**ASSIGNED TASK**
Nothing but the lines below between the line holding "right hip: (34, 237)" and the line holding "right eye: (34, 68)", inclusive, should appear in the answer, each set down exactly.

---------- EXCERPTED DATA

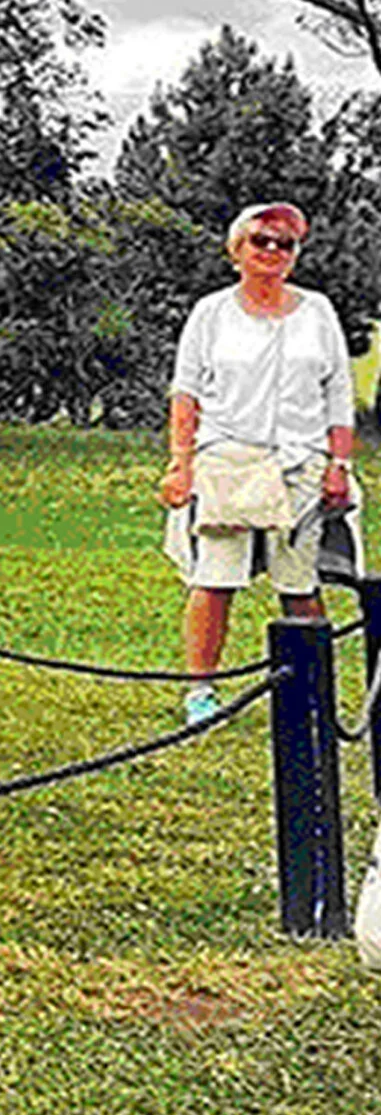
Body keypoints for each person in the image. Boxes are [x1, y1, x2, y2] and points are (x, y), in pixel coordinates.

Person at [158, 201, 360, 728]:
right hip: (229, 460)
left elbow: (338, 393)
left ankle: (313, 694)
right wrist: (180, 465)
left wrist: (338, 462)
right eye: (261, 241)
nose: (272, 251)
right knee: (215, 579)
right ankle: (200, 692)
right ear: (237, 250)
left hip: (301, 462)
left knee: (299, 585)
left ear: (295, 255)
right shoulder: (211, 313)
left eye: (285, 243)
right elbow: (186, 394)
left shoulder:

--------------------
---------- EXCERPTED DATA

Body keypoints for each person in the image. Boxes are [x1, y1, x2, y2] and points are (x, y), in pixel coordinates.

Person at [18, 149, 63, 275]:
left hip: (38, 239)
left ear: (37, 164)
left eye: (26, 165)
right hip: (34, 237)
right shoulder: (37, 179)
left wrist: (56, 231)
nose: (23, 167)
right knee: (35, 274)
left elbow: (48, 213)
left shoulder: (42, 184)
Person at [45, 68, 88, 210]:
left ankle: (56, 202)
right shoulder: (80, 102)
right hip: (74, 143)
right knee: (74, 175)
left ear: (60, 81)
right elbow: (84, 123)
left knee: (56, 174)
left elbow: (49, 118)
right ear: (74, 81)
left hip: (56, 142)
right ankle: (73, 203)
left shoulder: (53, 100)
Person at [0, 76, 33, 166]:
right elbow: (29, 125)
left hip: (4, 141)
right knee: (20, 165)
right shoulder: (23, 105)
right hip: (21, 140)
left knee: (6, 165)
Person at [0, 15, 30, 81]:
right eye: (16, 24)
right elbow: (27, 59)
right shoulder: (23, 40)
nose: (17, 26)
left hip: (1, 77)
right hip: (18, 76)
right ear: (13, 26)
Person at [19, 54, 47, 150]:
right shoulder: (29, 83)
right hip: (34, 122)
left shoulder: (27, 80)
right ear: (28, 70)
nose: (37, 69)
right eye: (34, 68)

--------------------
---------- EXCERPTED DATA

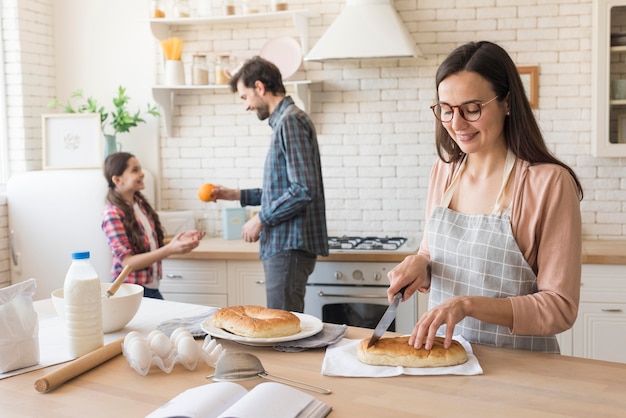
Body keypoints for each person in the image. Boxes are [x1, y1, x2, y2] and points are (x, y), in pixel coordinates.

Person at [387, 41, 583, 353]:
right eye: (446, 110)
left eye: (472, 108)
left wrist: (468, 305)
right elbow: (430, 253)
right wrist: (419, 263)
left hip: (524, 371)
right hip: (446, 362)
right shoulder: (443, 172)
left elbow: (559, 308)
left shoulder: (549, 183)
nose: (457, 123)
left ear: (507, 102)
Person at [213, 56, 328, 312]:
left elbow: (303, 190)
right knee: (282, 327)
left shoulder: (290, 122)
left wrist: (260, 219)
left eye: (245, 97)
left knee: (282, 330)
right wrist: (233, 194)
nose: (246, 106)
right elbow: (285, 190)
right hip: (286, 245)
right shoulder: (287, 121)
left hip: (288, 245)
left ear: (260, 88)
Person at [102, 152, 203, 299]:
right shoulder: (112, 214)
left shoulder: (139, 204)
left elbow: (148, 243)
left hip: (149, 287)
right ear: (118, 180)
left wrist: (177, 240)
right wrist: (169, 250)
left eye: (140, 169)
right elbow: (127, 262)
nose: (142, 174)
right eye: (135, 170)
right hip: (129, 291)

--------------------

**RESPONSE**
right hip: (34, 237)
right shoulder: (37, 179)
left wrist: (56, 231)
nose: (23, 167)
right knee: (35, 274)
left elbow: (48, 213)
left shoulder: (42, 184)
Person at [45, 68, 88, 210]:
left ankle: (56, 202)
right shoulder: (80, 102)
right hip: (74, 143)
right knee: (74, 175)
left ear: (60, 81)
right elbow: (84, 123)
left knee: (56, 174)
left elbow: (49, 118)
right ear: (74, 81)
left hip: (56, 142)
right ankle: (73, 203)
left shoulder: (53, 100)
Person at [0, 76, 33, 166]:
right elbow: (29, 125)
left hip: (4, 141)
right knee: (20, 165)
right shoulder: (23, 105)
right hip: (21, 140)
left knee: (6, 165)
Person at [0, 15, 30, 81]:
right eye: (16, 24)
right elbow: (27, 59)
right shoulder: (23, 40)
nose: (17, 26)
left hip: (1, 77)
right hip: (18, 76)
right ear: (13, 26)
Person at [19, 54, 47, 150]:
right shoulder: (29, 83)
right hip: (34, 122)
left shoulder: (27, 80)
right ear: (28, 70)
nose: (37, 69)
right eye: (34, 68)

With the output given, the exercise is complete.